A  variable $$X$$ takes values $$0, 0, 2, 6, 12, 20, \ldots, n(n-1)$$ with frequencies $${^{n} C_{0}}, {^{n} C_{1}}, {^{n} C_{2}}, \ldots, {^{n} C_{n}}$$ respectively. If the mean of the data is 60, then the median is :

The random variable $$X$$ assumes the values
$$0,\,0,\,2,\,6,\,12,\,20,\ldots ,\,n(n-1)$$
corresponding to $$k = 0,1,2,\ldots ,n$$ where in general

$$X = k(k-1)\qquad (k = 0,1,2,\ldots ,n)$$

The frequency attached to the value $$k(k-1)$$ is the binomial coefficient $$\binom{n}{k}$$.
Hence the total number of observations is

$$N = \sum_{k=0}^{n}\binom{n}{k}=2^{\,n}$$

Therefore the probability (relative frequency) of getting the value $$k(k-1)$$ is

$$P(X = k(k-1))=\frac{\binom{n}{k}}{2^{\,n}}$$

This is exactly the distribution of a Binomial random variable $$K$$ with parameters $$n$$ and $$p=\tfrac12$$, observed through the transformation $$X=K(K-1)$$.

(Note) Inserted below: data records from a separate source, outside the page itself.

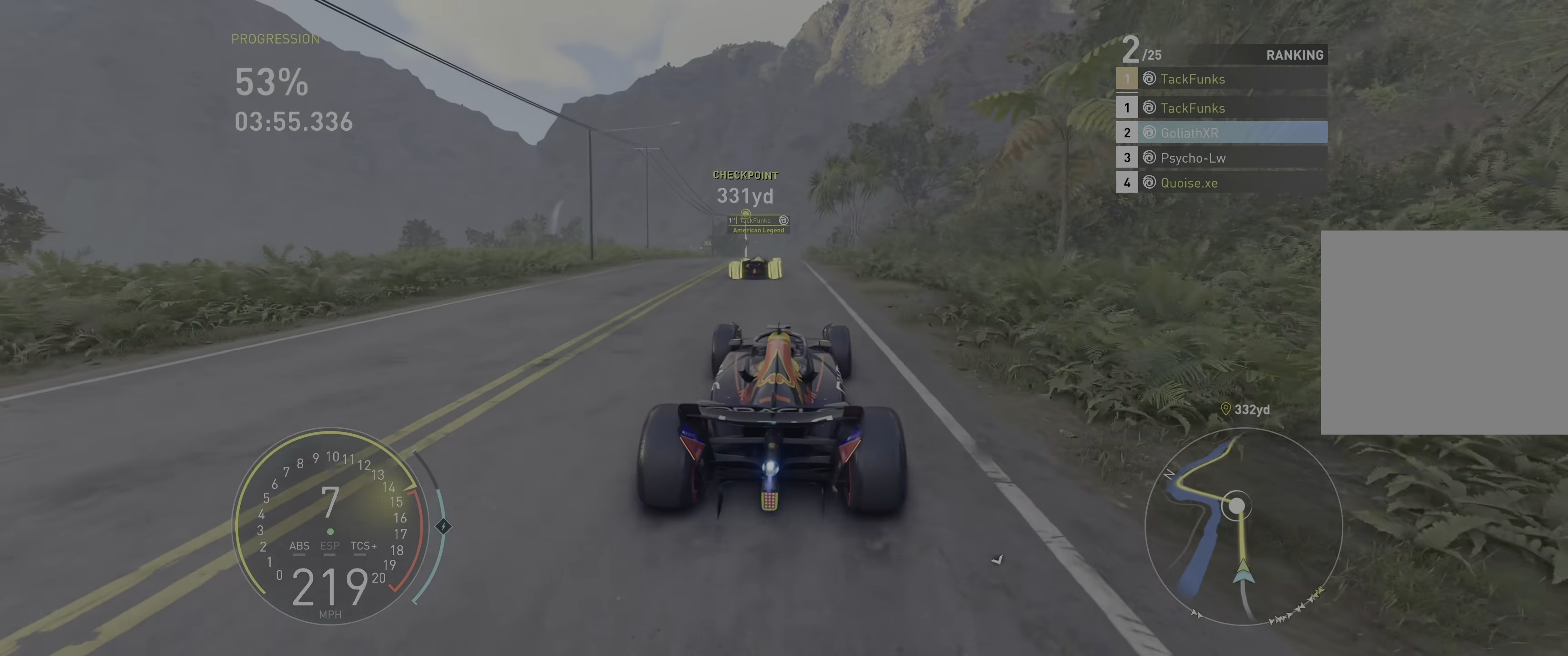
{"buttons": ["R2"], "left_stick": "center", "right_stick": "center", "events": [[100, "left_stick", "up-left"], [200, "left_stick", "center"]]}
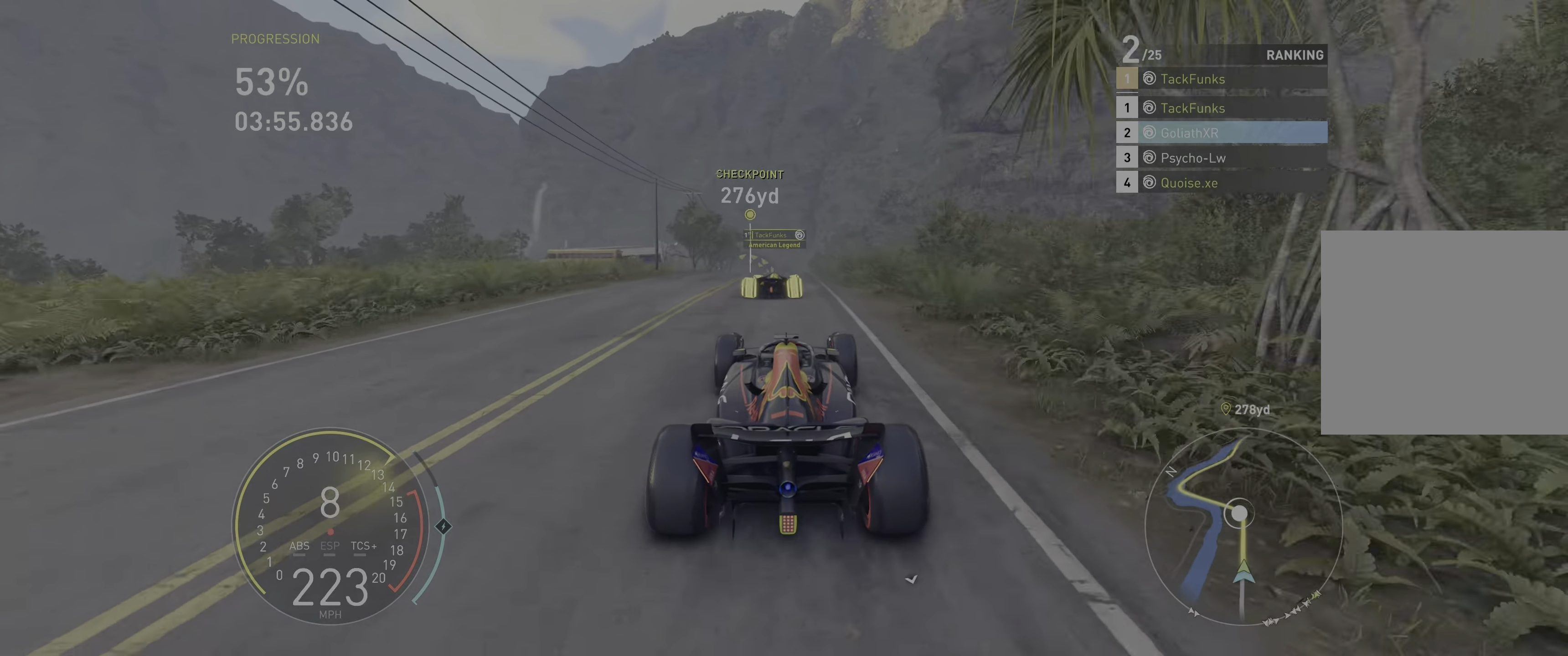
{"buttons": ["R2"], "left_stick": "center", "right_stick": "center", "events": [[17, "left_stick", "up-right"], [117, "left_stick", "center"]]}
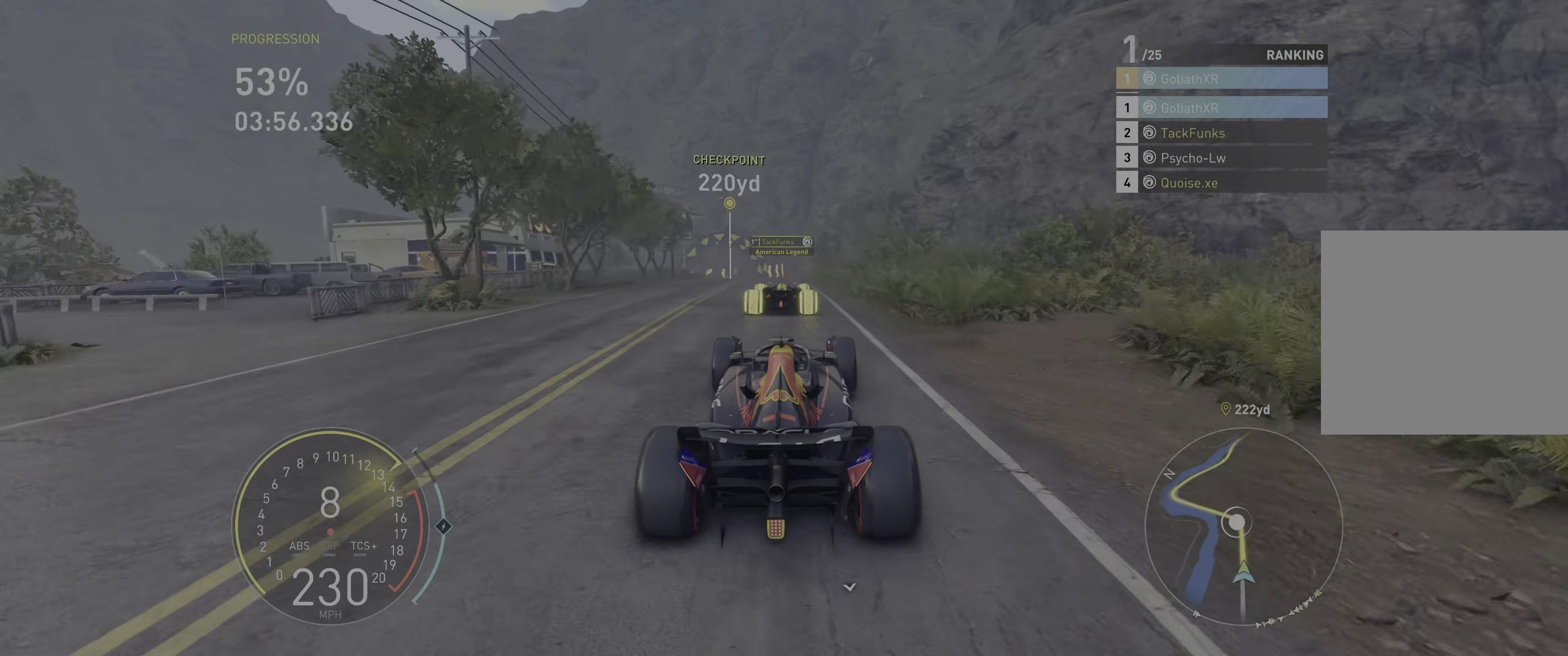
{"buttons": ["R2"], "left_stick": "left", "right_stick": "center", "events": [[33, "left_stick", "right"], [100, "left_stick", "center"], [450, "left_stick", "left"]]}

1. Determination of $$n$$ from the mean

The given mean of $$X$$ is 60. Using the binomial properties,

$$E[X]=E\bigl[K(K-1)\bigr]=n(n-1)p^{2}$$

because for a binomial random variable $$K\sim\text{Bin}(n,p)$$ we have
$$E\bigl[K(K-1)\bigr]=n(n-1)p^{2}$$.

With $$p=\tfrac12$$,

$$E[X]=\frac{n(n-1)}{4}=60$$

$$\Longrightarrow\;n(n-1)=240$$

$$\Longrightarrow\;n^{2}-n-240=0$$

Solving the quadratic equation,

$$n=\frac{1+\sqrt{1+960}}{2}=\frac{1+31}{2}=16$$

(The negative root is discarded.) Hence $$n=16$$.

2. Finding the median

Let $$K$$ again denote the underlying binomial count. With $$n=16,\,p=\tfrac12$$ the distribution of $$K$$ is perfectly symmetric about 8:

$$P(K\le 7)=P(K\ge 9)$$

Consequently, the cumulative probability strictly below $$K=8$$ is less than $$\tfrac12$$, while the cumulative probability up to and including $$K=8$$ is at least $$\tfrac12$$. Thus any median value of $$K$$ is $$8$$.

Since the transformation $$X = K(K-1)$$ is monotonically increasing in $$K$$ for $$K\ge 1$$, the median of $$X$$ is obtained by substituting $$K=8$$:

$$\text{Median of }X = 8(8-1)=8\times 7=56$$

Answer: Option A which is: $$56$$